## TASK TO COMPLETE
Quote the lines of every record below exactly, leaving out the pictures.
====== MATERIAL FOR THE TASK
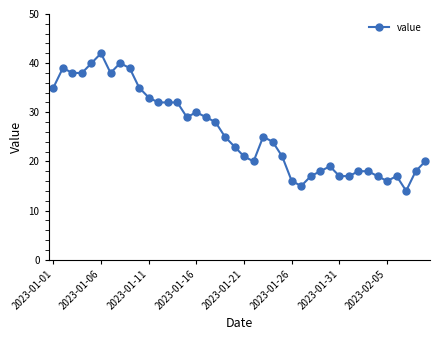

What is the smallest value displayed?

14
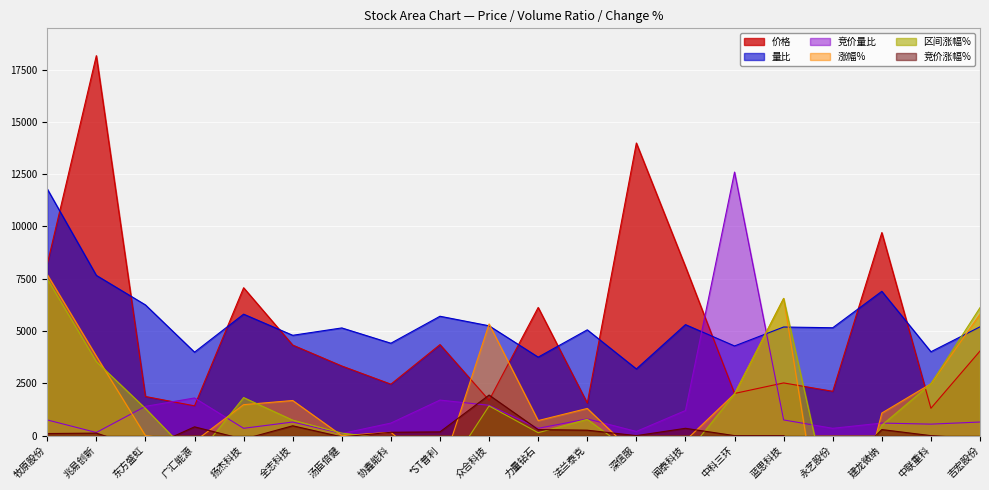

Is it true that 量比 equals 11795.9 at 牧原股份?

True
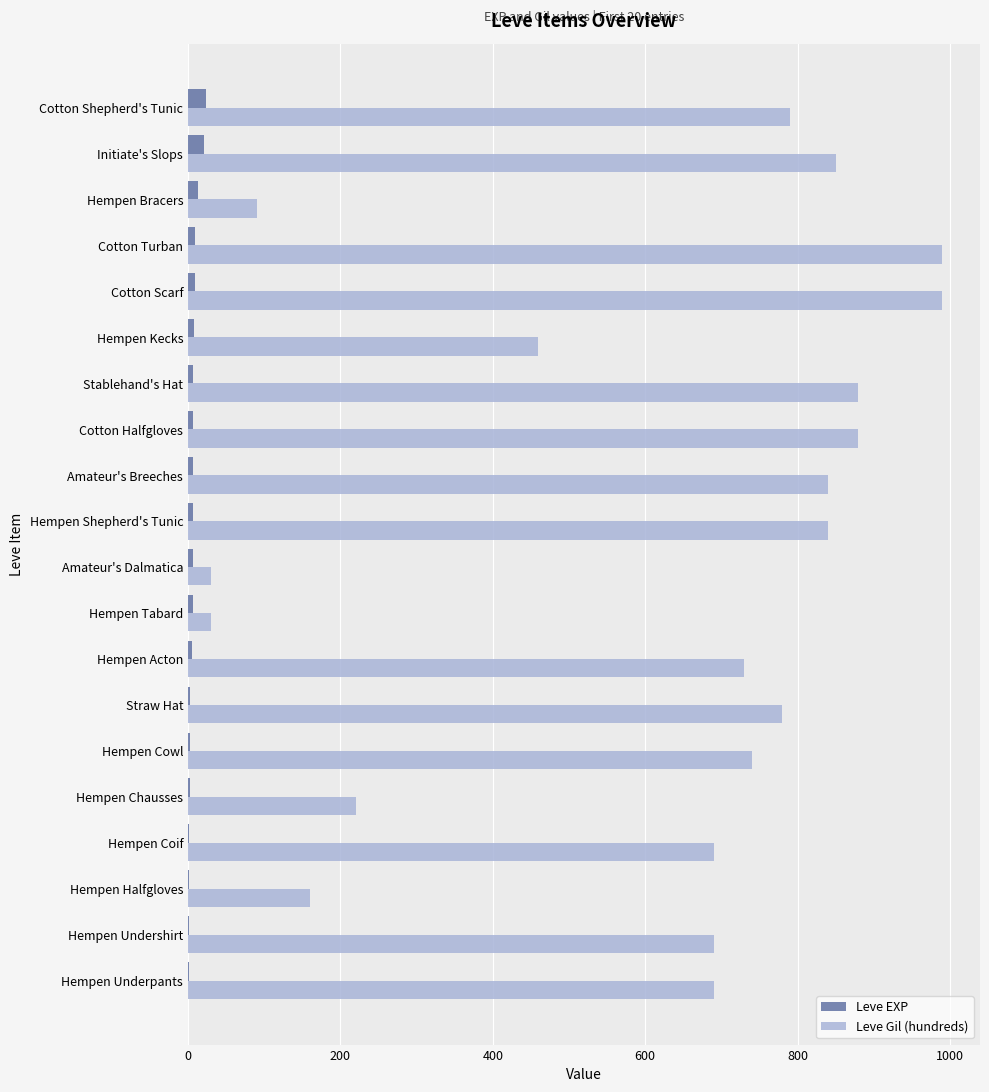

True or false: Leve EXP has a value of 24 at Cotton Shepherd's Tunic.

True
============
## EXERCISE RESULT
What is the smallest value displayed?

14

Is it true that 量比 equals 11795.9 at 牧原股份?

True

True or false: Leve EXP has a value of 24 at Cotton Shepherd's Tunic.

True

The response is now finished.